In today's information economy, digital technologies let us easily communicate with colleagues and customers around the world. E-mail has given us an asynchronous communications medium that helps free us from the strictures of time-zone differences. We can send a message at any time and get a reply at the other person's convenience. But there can be times when we may need a quick answer from, say, any of a dozen people, and it takes a while just to find one of that dozen who is available.
With the growing use of instant messaging (IM) technology, such as America Online Inc.'s AOL Instant Messenger (AIM) and Microsoft Corp.'s Messenger services, we now have a better alternative.
If we have those dozen people on our "buddy list," we can tell at a glance if any of their computers are logged onto the network and whether they've been active recently. We can tell if Judy in engineering is open to communications, and we can send her a quick IM to ask a question. Her reply by IM or phone can resolve the problem efficiently.
Although AIM started as a consumer-grade technology, it was quickly adopted by many businesses that saw its advantages in enabling quick communications and providing presence information.
The rapid growth in its use brought competition, notably from Microsoft and Yahoo Inc., which made their own products that interoperated with the AIM servers.

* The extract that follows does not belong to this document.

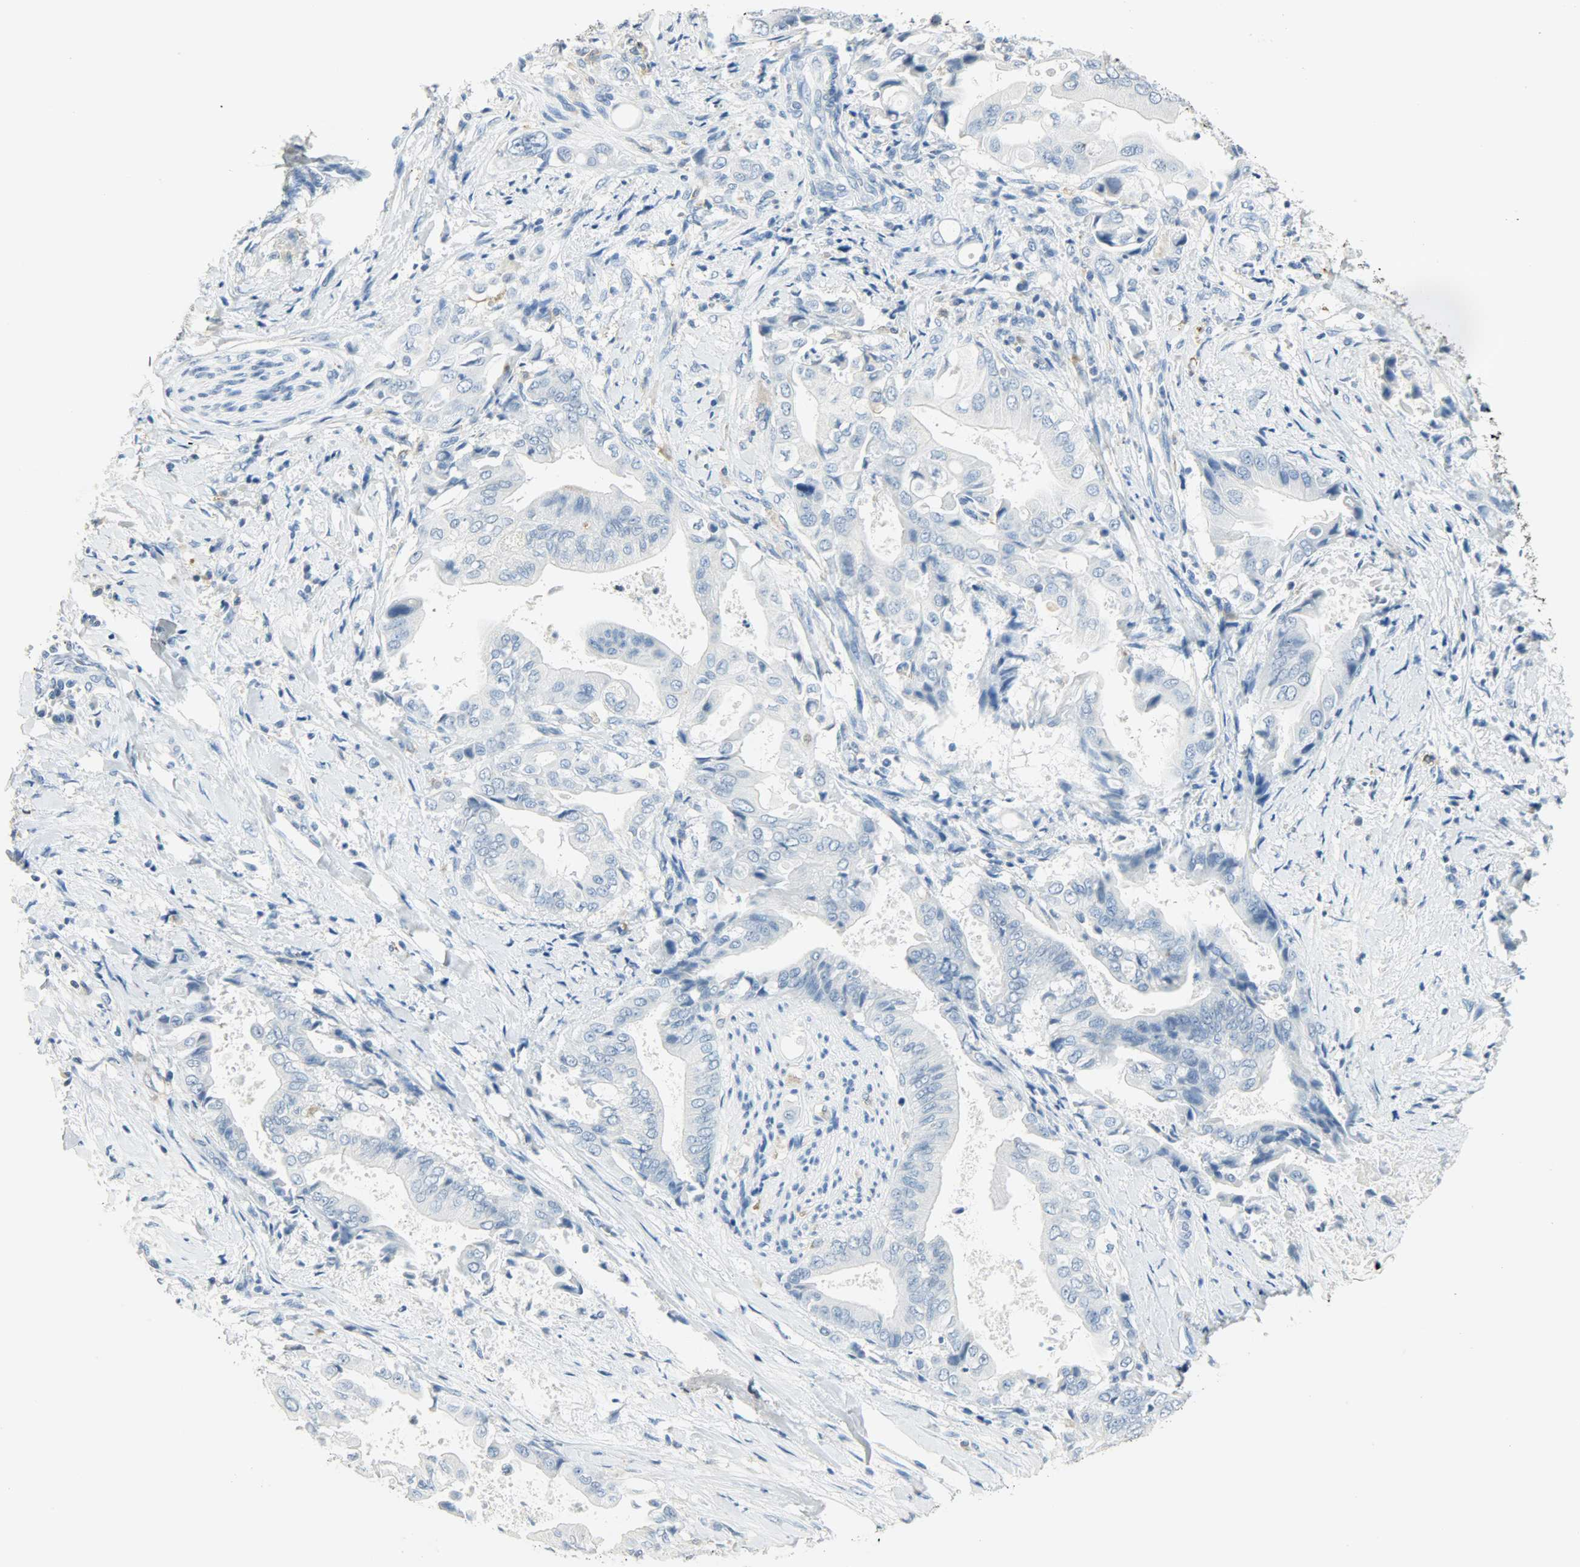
{"staining": {"intensity": "negative", "quantity": "none", "location": "none"}, "tissue": "liver cancer", "cell_type": "Tumor cells", "image_type": "cancer", "snomed": [{"axis": "morphology", "description": "Cholangiocarcinoma"}, {"axis": "topography", "description": "Liver"}], "caption": "The photomicrograph demonstrates no significant staining in tumor cells of cholangiocarcinoma (liver).", "gene": "PTPN6", "patient": {"sex": "male", "age": 58}}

However, AOL soon managed to shut them out, and the result for the past several years has been a plurality of competing networks of IM products that can't talk to one another.
Compatibility? Interoperability? Standards? Not yet, but there's hope for the near future. One potential complication is that in September 2002, AOL received a U.S. patent on IM technology. To date, AOL has given no indication that it intends to charge its competitors with infringement.
A Wider Presence
The traditional model of IM is widening rapidly as more people carry handheld wireless devices and as cellular telephones perform more functions.
LM Ericsson Telephone Co., Motorola Inc. and Nokia Corp. formed the Wireless Village Initiative to build presence technology into their mobile-phone services (also called m-presence capability). Officially known as the Instant Messaging and Presence Services Solution (IMPS), this should let users know if the people they're trying to contact are available, even before they pick up the phone. You'll only have to push a few buttons to see if the other person's phone is turned on and if that person is on the phone, in a meeting or even at lunch.
There's even discussion of using Global Positioning System technology in future versions of m-presence to let you know where a person is even before you make the phone call. This is similar to recent moves to incorporate location data into cell phone transmissions for law enforcement and public safety purposes.
Once that capability is in place, extending it to other devices and other inquiries is a potential next step. But before that can happen, we need more and better interoperability among messaging networks.